Lukashenko: I don’t intend to give order to border guards to protect EU from migration
The issue of migration is used by the West to put pressure on Belarus – as stated by President of Belarus Aleksandr Lukashenko during today’s solemn meeting dedicated to Independence Day
The Head of State explained, “Why am I bringing up this issue? Because it (this migration) is being used today to put pressure on us in the West. Our ‘friends’, our closest neighbours, the Polish leadership, especially persist in this. They have already got to the point (we received this information) that President Duda went to Xi Jinping to complain about Lukashenko, asking the Chinese leader ‘to use his influence on Lukashenko, on Putin, so that they stop this migration’.
Aleksandr Lukashenko once again recalled what he had already said more than once, “In order to answer the question of migration, it is necessary to ask simple questions: from where, to where and why. People are fleeing from those countries that the Americans and their allies have destroyed. We know this, we see who is running through Belarus.

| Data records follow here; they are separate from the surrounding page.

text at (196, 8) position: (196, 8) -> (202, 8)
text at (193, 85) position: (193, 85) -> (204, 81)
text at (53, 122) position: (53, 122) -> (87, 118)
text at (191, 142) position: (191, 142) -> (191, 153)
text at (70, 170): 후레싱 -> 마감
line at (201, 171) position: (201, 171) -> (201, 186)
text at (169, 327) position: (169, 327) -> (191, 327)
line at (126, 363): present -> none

These are poor residents of Afghanistan, who sell everything in their home country for nothing, accumulate several thousand US Dollars and run away.”
The President answered the question of why migrants need money. In order, in particular, to pay those who help them in Belarus: taxi drivers, private carriers, etc.
“But the main thing is to pay Poles to go further to Germany. They aren’t fleeing to Poland. They aren’t running to these befuddled Lithuanian politicians. They’re going to Germany. Why are they going there? Because they were invited there once. You remember that. Well, if you have invited them, then arrange everything for them now. There is no one to work there anymore. Everyone is shouting that we already have a shortage of labour in Russia. Well, there is a certain tension on the labour market. There is practically no unemployment in Russia. You have invited them, so they’re coming to you. They’re not coming to us.”
The Head of State recalled co-operation with the West during the pre-sanctions times ‘up to the point when a readmission agreement was signed’, “If they run there from us, through us, we take them back. We were liaising with them. They were building facilities where we could accommodate these people. Then they abandoned all this, saying that ‘we don’t need it’. Okay, you don’t this. Do I need this? Should I create a ‘distribution centre’ in Belarus on this piece of land? I don’t need that either. I talked about this two or three years ago, when they started escalating with these sanctions against Belarus and Russia. We will not hold them back.”
According to Aleksandr Lukashenko, the situation was aggravated by the Ukrainian factor, “Who will go through the front to this vaunted Germany? Nobody. That’s how it turned out that everything converged on Belarus along the land border. I said it bluntly: we’re not going to catch them here. Our job is to ensure the safety of our people.”
At the same time, the President drew attention to the fact that Belarusian citizens do not feel the aggravation of the migration crisis, “I don’t think you’ve noticed much that someone is interfering with our lives, including those poor refugees with children fleeing from the East.”
The Head of State summarised, “Do you remember this epic with refugees, when they were watered in winter by the vaunted democrats, when they were beaten, and now they are just being killed there and thrown to our border. We are already tired of demonstrating all these facts. Where is European democracy? Where are these Americans who stand up for human rights? Why are people being killed? Why are children and women being killed? They’re coming to you. You’ve ruined their homes. You have invited them there, they’re coming. Why are you killing them? The God will ask. If there is one, he sees it.”
The President pointed out a key circumstance, “Most important is that I do not intend to give orders to border guards, military and other civilians to protect the European Union on the Belarusian-Polish border. You’ve put a noose around our neck, strangle us and force us to protect you from these poor people.”
At the same time, the Western neighbours’ own protective measures don’t give any results, “Well, you’ve built a fence. I warned that this would not deter these migrants. They climb over this fence from above within a few minutes. Yesterday the Polish leadership said that they [migrants] push fence posts with a jack and enter in crowds. They’re being killed there. They’re being shot at there. That’s the whole migration. It will not be possible to use migration flows against us. We, our journalists, must show this truth about migration flows even more widely.”